Hat das Gericht die Nacherbschaft angenommen?
Das Nachlassgericht hat der Gegenseite Recht gegeben und das Testament so ausgelegt, dass die Erblasserin eine Vor- und Nacherbschaft angesetzt hat. Es habe dem Willen der Erblasserin entsprochen, dass ihr Vermögen erst dem Ehemann zukommen soll und dieser es an den Enkel weitervererben soll. Ein Indiz dafür war, dass der Großteil des Vermögens der Erblasserin das Grundstück darstellt.

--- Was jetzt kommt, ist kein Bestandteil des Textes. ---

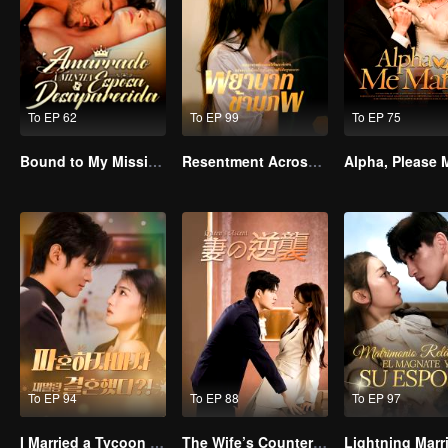
To EP 62
To EP 99
To EP 75
Bound to My Missing Wife
Resentment Across Worlds
To EP 94
To EP 88
To EP 97
I Married a Tycoon Right After Breaking Off the Engagement?!(Korean Ver.)
The Wife’s Counterattack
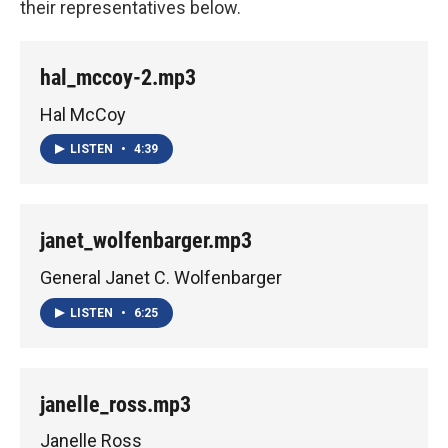
their representatives below.
hal_mccoy-2.mp3
Hal McCoy
LISTEN
•
4:39
janet_wolfenbarger.mp3
General Janet C. Wolfenbarger
LISTEN
•
6:25
janelle_ross.mp3
Janelle Ross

Die Bedingung der Nacherbschaft sei damit eingetreten, dass der Enkel in dem Ortsteil noch wohnte und die Grundsteuer für das Haus begleiche. Mit dem Tod des Vorerben rückte dieser in die Stellung des Nacherben.

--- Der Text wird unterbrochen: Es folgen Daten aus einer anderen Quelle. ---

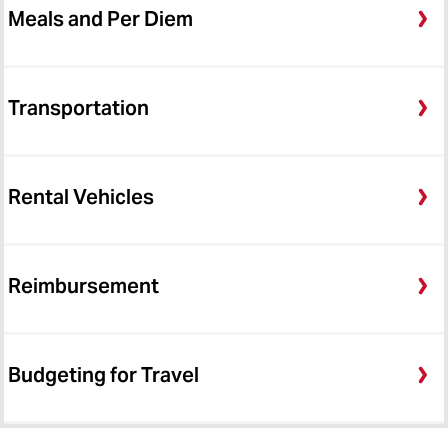
Meals and Per Diem
Transportation
Rental Vehicles
Reimbursement
Budgeting for Travel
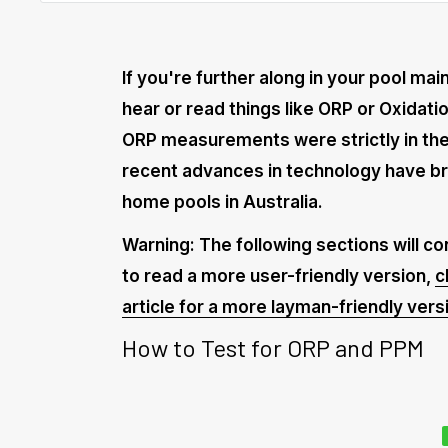
If you're further along in your pool ma
hear or read things like ORP or Oxidati
ORP measurements were strictly in the
recent advances in technology have b
home pools in Australia.
Warning: The following sections will con
to read a more user-friendly version,
c
article for a more layman-friendly vers
How to Test for ORP and PPM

Der Wunsch der Erblasserin das Haus an den Enkel zu vererben könne laut Gericht eine rechtsverbindliche Verfügung von Todes wegen darstellen und somit auch die Vor- und Nacherbschaft. Es müsste nur ein Rechtsbindungswille durch Auslegung zu ermitteln sein.
Das Testament aus dem Jahre 2000 und die Ergänzung 13 Jahre später zeigen, dass die Erblasserin verbindlich festlegen wollte, dass der Enkel das Hausgrundstück spätestens nach dem Tod des Ehemanns erhält, also gerade die Vor- und Nacherbschaft anordnen wollte. Die Änderung, dass zwischenzeitlich der Ehemann Erbe sein soll, bevor der Enkel es erbt, stehe der Annahme nicht entgegen, dass der Enkel als Nacherbe zu qualifizieren sei.
Verstoß gegen den Grundsatz der Gesamtrechtsnachfolge
Im deutschen Erbrecht ist jedoch eine gegenständlich beschränkte Vor- und Nacherbfolge nicht möglich, denn mit dem Erbfall geht das Vermögen kraft Gesetztes nach § 1922 BGB als Ganzes auf die Erben über. Die vereinzelten Nachlassgegenstände sind mit dem Grundsatz der Gesamtrechtsnachfolge unvereinbar.
Rechtsfolgen beim Verstoß gegen den Grundsatz der Gesamtrechtsnachfolge
Das Nachlassgericht musste durch unterschiedliche rechtliche wirksame Wege überprüfen, wie dem Willen der Erblasserin, was sich aus dem handschriftlichen Testament ergibt, Rechnung getragen werden kann.
Einerseits wurde ein schuldrechtlicher Anspruch gemäß § 2174 BGB in Betracht gezogen, den der Enkel im Wege eines aufschiebend bedingten Vermächtnisses gegen den/ die Erben beim Versterben des Ehemanns haben soll. Andererseits könne die gegenständlich beschränkte Nacherbfolge dadurch erreicht werden, dass der Vorerbe (hier der Ehemann der Erblasserin) alle Nachlassgegenstände mit Ausnahme derjenigen, die für die Vor- und Nacherbschaft angeordnet worden sind, als Vorausvermächtnis zugewendet bekommen sollte. Folglich hätte sich das Recht des Nacherben nur auf dieses bezogen.
Fazit
Das Gericht hat den Erbschein, der den Ehemann der Erblasserin als unbeschränkten alleinigen Vollerben ausweisen soll, nicht erteilt aus den oben geschilderten Gründen. Die Auslegungen ergaben nicht, dass die Erblasserin den Ehemann jemals als alleinigen Vollerben einsetzen wollte, trotz der Ergänzungen aus dem Jahre 2013.